• EXTRACTED TEXT
________________

To aid executives and managers in overcoming challenges associated with younger generations, new research from The Centre for Executive Education (CEE) analysed the attitudes, behaviours and workplace preferences of both Generation Y (ages 20 to 34) and Generation Z (ages 16 to 19) employees.

Surveying 304 respondents from both Gen Y and Z in Singapore, the report broke down what both generations look for in an organisation, what factors encourage them to stay in the company, how they like to be led, and the type of organisational culture they prefer.

While Gen Ys looked for career growth and advancement, Gen Zs viewed job satisfaction as a priority.

Gen Zs also preferred greater workplace flexibility, better balance between their work and home life with telecommuting facilities or a work-from-home arrangement, whereas Gen Ys favoured traditional hours and method of working.

Talent Attraction


When it came to talent retention, 75% of Gen Y and Z indicated they expect to remain with an organisation for less than five years. Gen Z generally expected to stay in their current position for at least 3 to 5 years. Gen Y, however, was less hopeful.

Gen Ys also stated they would switch jobs if they were promised higher pay, while Gen Zs were more swayed by better perks and benefits.

________________

• RECORDS PROVIDED
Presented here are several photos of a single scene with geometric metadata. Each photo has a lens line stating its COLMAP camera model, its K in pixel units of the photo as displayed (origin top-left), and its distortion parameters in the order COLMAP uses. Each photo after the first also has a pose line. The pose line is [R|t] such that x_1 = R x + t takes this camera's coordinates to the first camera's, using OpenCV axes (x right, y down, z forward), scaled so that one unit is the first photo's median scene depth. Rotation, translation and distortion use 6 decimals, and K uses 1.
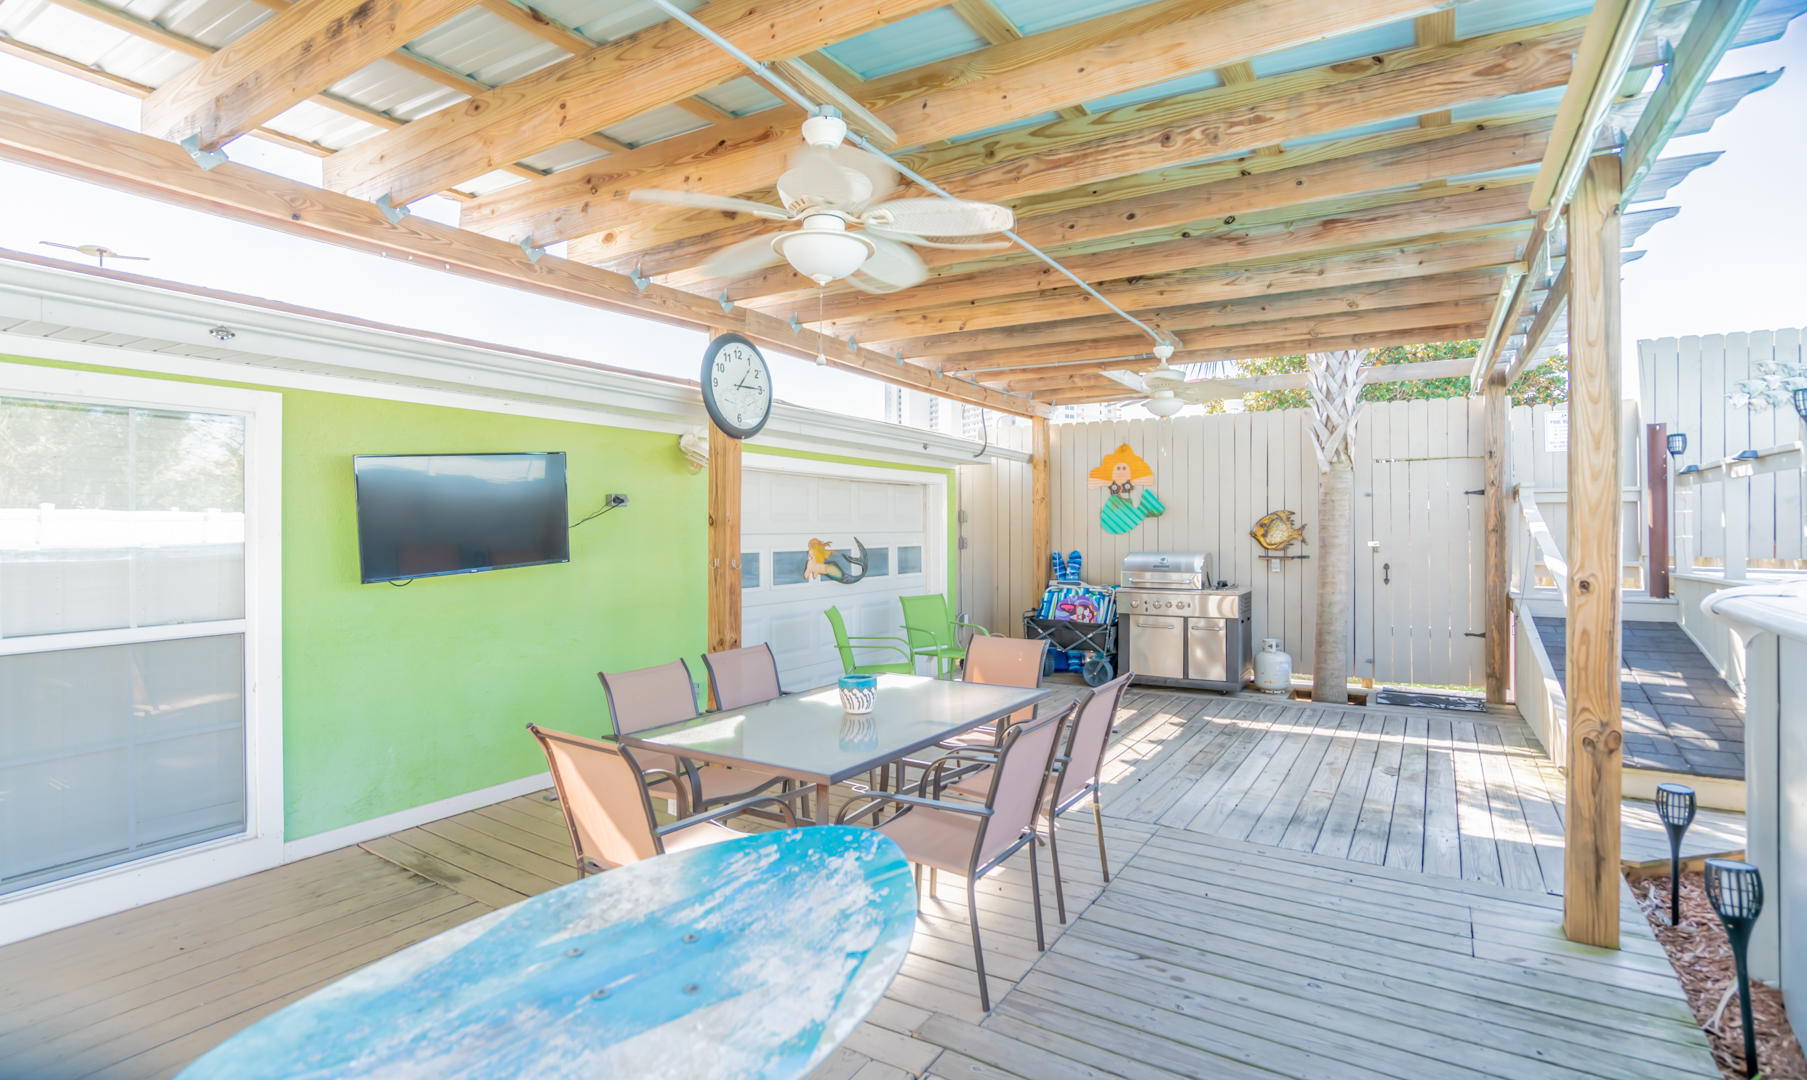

________________

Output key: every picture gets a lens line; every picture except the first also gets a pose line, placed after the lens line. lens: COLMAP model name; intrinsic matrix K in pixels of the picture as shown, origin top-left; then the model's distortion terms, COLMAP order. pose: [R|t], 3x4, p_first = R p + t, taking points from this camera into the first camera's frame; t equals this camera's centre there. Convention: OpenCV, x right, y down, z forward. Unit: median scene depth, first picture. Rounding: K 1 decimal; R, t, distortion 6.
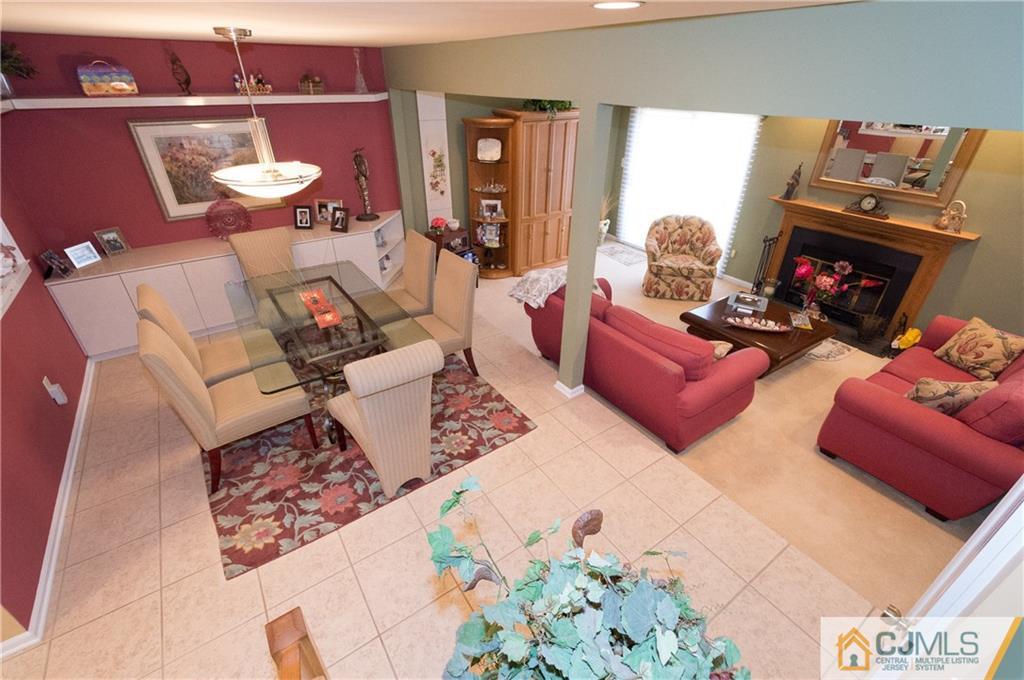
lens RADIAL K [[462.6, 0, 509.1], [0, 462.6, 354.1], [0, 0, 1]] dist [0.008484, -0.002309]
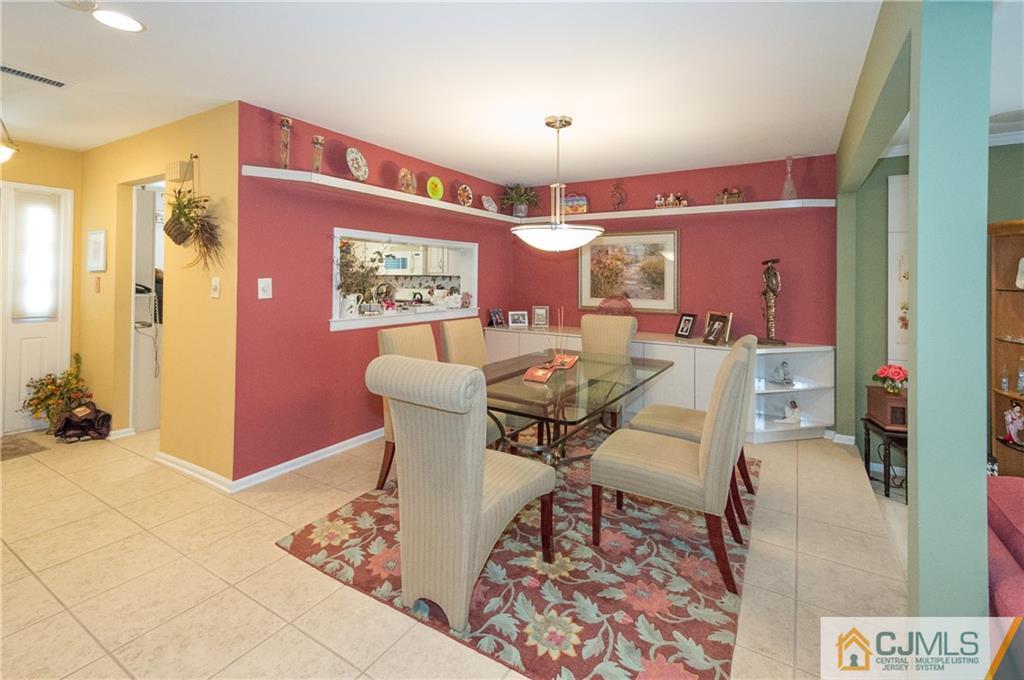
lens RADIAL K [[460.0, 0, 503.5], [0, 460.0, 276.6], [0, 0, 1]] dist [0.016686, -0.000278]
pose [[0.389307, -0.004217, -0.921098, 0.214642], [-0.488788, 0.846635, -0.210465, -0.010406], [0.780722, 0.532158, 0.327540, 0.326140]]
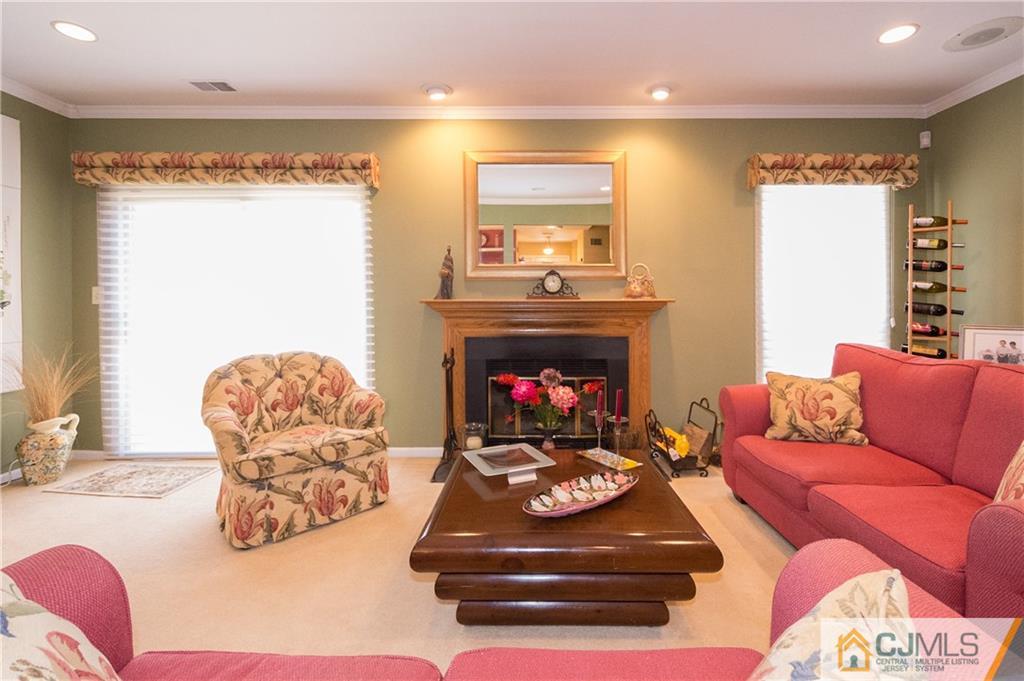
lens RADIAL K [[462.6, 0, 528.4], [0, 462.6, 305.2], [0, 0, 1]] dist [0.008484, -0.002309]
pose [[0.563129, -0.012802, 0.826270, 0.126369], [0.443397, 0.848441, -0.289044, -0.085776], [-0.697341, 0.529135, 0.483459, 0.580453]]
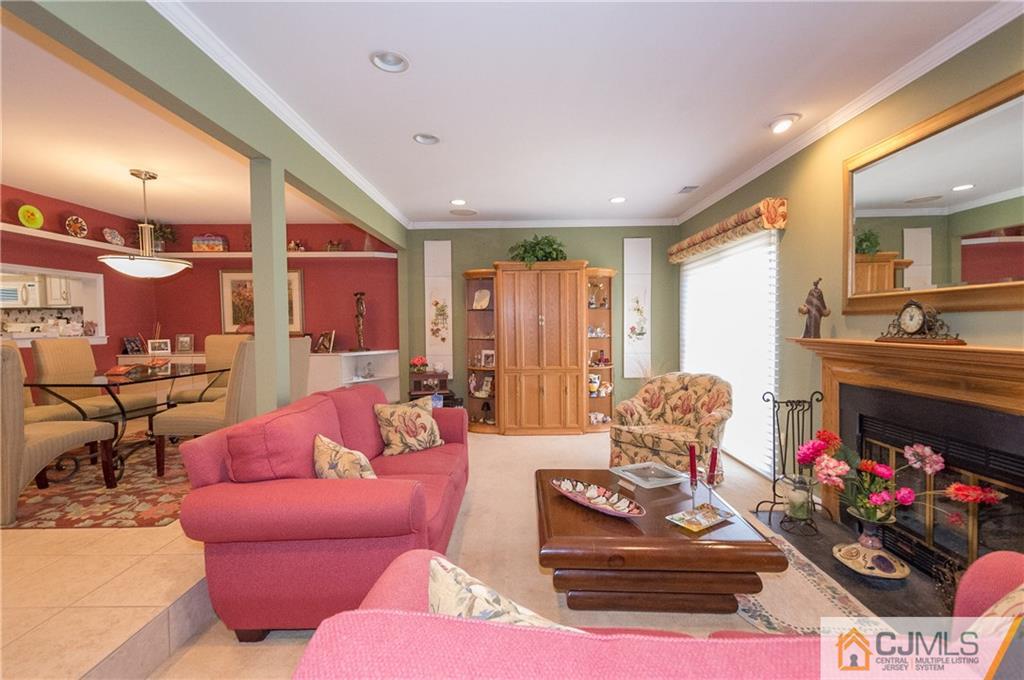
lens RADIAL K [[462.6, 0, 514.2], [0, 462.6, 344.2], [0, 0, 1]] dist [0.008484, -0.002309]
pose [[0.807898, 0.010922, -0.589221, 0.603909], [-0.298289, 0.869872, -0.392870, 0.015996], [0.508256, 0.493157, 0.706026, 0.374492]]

________________

Continue the text on the workplace preferences of Generation Y and Generation Z employees, picking up right after its final sentence.

• WRITTEN ANSWER
Both generations stated they expected their leaders to be effective communicators and good listeners, with 95% of Gen Z and 85% of Gen Y citing their ideal manager as a coach or mentor figure.

Talent Engagement


“Managers should be authentic and lead from the front and by example or adopt servant leadership, instead of a commanding or directive style,” Professor Sattar Bawany, CEO of CEE, said.

“These younger generations need guidance through coaching and mentoring rather than control and micro-management. A highly engaging and interactive management style characterised by open communication works best for this generation.”

The report also found while both generations value company leadership and employer’s branding, job titles and in-house training were not major areas of consideration for them.

Gen Y favoured working with a supervisor that they can respect and learn from, Gen Z placed working with people they enjoy as a top priority for an ideal work environment.